La première composante est scientifico-pédagogique, c’est la fonction qu’exerce le Palais de la Découverte et c’est déjà aussi le relais de l’institution scolaire. La seconde est esthétique, c’est la présentation élégante de la science et de la technique, chargée d’imagination scénographique, que le CCI du Centre Georges Pompidou a initialement inventée. La troisième est industrielle, elle apporte le style des salons et expositions professionnelles.

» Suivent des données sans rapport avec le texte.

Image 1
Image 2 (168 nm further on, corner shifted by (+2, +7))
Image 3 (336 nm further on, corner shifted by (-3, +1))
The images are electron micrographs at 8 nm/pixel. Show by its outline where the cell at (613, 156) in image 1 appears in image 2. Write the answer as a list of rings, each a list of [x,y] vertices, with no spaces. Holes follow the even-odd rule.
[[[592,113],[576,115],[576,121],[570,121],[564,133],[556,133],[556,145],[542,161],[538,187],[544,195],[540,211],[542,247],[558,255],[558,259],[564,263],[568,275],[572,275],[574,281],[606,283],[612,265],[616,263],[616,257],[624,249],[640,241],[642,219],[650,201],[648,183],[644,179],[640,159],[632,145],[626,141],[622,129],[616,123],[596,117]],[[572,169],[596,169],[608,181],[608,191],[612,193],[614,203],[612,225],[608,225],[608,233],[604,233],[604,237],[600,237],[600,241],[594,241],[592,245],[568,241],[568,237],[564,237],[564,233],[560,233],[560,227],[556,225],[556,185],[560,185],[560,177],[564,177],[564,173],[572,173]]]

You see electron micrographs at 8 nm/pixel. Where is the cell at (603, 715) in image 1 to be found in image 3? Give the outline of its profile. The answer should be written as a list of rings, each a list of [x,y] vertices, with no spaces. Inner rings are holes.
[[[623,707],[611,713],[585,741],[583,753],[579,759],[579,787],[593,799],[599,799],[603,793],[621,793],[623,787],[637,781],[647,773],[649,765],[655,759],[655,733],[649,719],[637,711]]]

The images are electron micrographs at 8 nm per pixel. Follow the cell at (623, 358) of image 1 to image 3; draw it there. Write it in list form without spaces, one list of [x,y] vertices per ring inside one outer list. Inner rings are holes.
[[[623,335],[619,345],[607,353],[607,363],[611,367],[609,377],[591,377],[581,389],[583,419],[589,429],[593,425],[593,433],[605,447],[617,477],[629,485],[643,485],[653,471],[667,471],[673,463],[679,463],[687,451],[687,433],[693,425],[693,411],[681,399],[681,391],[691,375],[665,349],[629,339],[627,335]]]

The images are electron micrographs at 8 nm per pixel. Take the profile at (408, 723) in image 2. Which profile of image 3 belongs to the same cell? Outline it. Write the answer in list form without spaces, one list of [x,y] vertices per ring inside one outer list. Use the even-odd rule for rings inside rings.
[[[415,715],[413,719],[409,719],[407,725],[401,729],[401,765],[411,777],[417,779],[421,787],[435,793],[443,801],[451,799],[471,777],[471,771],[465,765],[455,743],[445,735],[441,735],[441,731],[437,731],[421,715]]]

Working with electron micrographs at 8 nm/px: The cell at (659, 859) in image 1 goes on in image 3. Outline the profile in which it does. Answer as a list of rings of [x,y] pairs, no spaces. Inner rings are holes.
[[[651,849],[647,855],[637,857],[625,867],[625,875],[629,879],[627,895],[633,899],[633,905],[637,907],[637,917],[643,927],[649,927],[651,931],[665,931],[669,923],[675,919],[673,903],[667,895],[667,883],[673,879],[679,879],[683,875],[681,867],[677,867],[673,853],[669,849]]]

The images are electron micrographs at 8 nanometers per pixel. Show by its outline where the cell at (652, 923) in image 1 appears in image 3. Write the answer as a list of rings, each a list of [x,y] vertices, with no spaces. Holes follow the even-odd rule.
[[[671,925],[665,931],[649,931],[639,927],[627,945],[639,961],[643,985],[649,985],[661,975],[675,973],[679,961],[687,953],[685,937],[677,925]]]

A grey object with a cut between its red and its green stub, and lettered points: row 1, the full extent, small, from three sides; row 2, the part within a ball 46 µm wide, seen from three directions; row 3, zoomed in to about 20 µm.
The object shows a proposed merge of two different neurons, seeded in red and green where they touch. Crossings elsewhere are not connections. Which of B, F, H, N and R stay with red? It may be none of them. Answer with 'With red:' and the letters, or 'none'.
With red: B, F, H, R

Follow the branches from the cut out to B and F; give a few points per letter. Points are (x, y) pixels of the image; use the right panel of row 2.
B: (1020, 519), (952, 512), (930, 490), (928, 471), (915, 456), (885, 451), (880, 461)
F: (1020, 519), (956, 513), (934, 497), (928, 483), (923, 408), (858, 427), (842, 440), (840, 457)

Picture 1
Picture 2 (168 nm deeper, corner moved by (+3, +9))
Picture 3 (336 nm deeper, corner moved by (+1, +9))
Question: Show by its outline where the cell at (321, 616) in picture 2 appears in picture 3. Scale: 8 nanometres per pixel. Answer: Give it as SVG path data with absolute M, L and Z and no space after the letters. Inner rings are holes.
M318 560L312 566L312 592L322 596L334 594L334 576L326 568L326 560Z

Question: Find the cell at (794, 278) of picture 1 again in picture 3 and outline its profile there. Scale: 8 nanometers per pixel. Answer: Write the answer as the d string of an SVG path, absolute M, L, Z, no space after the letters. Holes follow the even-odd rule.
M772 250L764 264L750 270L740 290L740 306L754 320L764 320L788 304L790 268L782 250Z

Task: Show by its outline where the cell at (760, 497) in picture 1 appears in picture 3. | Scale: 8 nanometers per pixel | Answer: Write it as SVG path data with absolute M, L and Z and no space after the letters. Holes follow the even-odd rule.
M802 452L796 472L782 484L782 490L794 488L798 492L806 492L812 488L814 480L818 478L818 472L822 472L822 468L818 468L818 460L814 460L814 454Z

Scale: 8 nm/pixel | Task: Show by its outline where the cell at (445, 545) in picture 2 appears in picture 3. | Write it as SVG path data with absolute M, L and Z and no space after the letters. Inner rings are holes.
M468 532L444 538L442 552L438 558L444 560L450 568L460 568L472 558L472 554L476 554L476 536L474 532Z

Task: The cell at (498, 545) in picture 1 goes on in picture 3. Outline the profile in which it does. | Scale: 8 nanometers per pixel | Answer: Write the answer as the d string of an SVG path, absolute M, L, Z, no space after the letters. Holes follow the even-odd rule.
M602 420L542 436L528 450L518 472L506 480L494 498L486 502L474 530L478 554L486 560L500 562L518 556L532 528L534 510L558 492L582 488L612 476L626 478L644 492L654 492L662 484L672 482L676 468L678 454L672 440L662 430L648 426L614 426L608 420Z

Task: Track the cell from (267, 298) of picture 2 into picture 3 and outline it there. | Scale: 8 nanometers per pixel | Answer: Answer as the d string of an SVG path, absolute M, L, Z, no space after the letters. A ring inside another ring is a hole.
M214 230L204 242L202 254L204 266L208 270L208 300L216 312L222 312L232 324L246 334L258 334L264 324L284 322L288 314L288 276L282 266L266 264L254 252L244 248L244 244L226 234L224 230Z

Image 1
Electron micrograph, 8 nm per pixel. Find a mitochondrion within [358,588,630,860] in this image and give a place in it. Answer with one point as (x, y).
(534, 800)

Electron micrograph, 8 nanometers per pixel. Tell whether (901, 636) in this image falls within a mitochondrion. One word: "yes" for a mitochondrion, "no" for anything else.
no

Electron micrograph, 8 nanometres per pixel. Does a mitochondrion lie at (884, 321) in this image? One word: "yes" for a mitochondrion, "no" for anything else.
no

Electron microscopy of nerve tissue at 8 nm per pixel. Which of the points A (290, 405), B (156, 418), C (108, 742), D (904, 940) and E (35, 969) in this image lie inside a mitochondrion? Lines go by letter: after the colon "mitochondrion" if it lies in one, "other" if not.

La quatrième enfin est ludique, c’est la composante « parc à thème » ou « parc de loisir », qui fait une bonne partie de l’attrait de la Cité pour la foule joyeuse des week-ends. Le tout est « emballé » dans une composante « monumentale », l’attraction d’un lieu, qui est un phare dans le tissu urbain. L’originalité de la Cité, c’est ce mélange, qui est aussi sa force.

Or, cette quadruple fonction, pédagogique, esthétique, industrielle et ludique est transférable à la stratégie d’une tentative pour faire passer le vocabulaire scientifique dans la conscience commune. Les mots principaux que l’on pourrait sélectionner, une vingtaine peut-être, des mots comme magnétisme, luminescence, structure, mémoire, atome, molécule, électron, photon, etc., se prêtent en effet à une quadruple mise en scène dans laquelle interviennent les quatre composantes mentionnées. Magnétisme par exemple peut se présenter par un aspect science dure, qui va de la physique de base (théorie des spins) à la métallurgie spéciale et eux matériaux en poudre pour les bandes d’enregistrement sonore. Les applications sont familières : les aimants font l’objet d’importantes recherches industrielles, les super aimants laissent même espérer d’utiliser un jour la lévitation magnétique (pour les trains), le walkman, la cassette, etc. La composante esthétique se déduit des possibilités du jeu de l’attraction magnétique qui a inspiré des artistes (Takis et Snell), et le ludique s’impose facilement avec les mises en scènes et les interactivités que permettent les divers matériaux magnétiques (comme les ferrofluides). On peut construire des schémas analogues pour « luminescence » et les autres, l’esthétique, le ludique, et l’industriel, entourent le scientifico-pédagogique. On peut même, pour faire plus humain, ajouter des composantes zoologiques, comme le cou magnétique des pigeons (pour se guider dans les voyages sur la fluctuation du champ magnétique terrestre) ou comme les glandes chimio luminescentes des vers luisants ou des mouches lumineuses. Mais quel que soit le support, scientifique, industriel, esthétique, ou ludique, le message sera toujours le même, un seul mot, magnétisme, luminescence. L’élément sémantique le plus dépouillé qu’un destinateur scientifique puisse échanger avec un destinataire ignorant. Et le mot unificateur perçu dans des contextes variés permettra de faire comprendre, de décoder l’un des moyens, finalement simples, qu’utilise la technologie quotidienne.

Je crois que dans les expositions, la mise en rapport des concepts scientifiques élémentaires et industriels avec des objets et des pratiques de la vie ordinaire est le moyen le plus efficace de faire sortir la science de son ghetto, et en même temps, de faire une véritable œuvre d’éducation, en dévoilant la nature des forces et des procédés cachés, serviteurs magnifiques que la science nous a forgés, et que chacun exploite dans l’indifférence de l’habitude. Je souhaite que la Cité puisse nous ouvrir les yeux sur la façon dont la science est au service de l’Homme, tous les jours.

Terminons par un souhait ; c’est que la Cité s’intègre mieux dans le Parc. L’Art, de la plastique à la musique, dans ses confins encore mal explorés où il voisine avec la science, peut être un magnifique trait d’union pour placer la Cité sur un axe de communication Nord-Sud à travers le Parc. Il ne faudrait pas que le canal devienne la frontière qui délimite à l’extrémité Nord du Parc le domaine réservé de l’orgueilleuse science, isolée dans sa Citadelle entourée d’eau.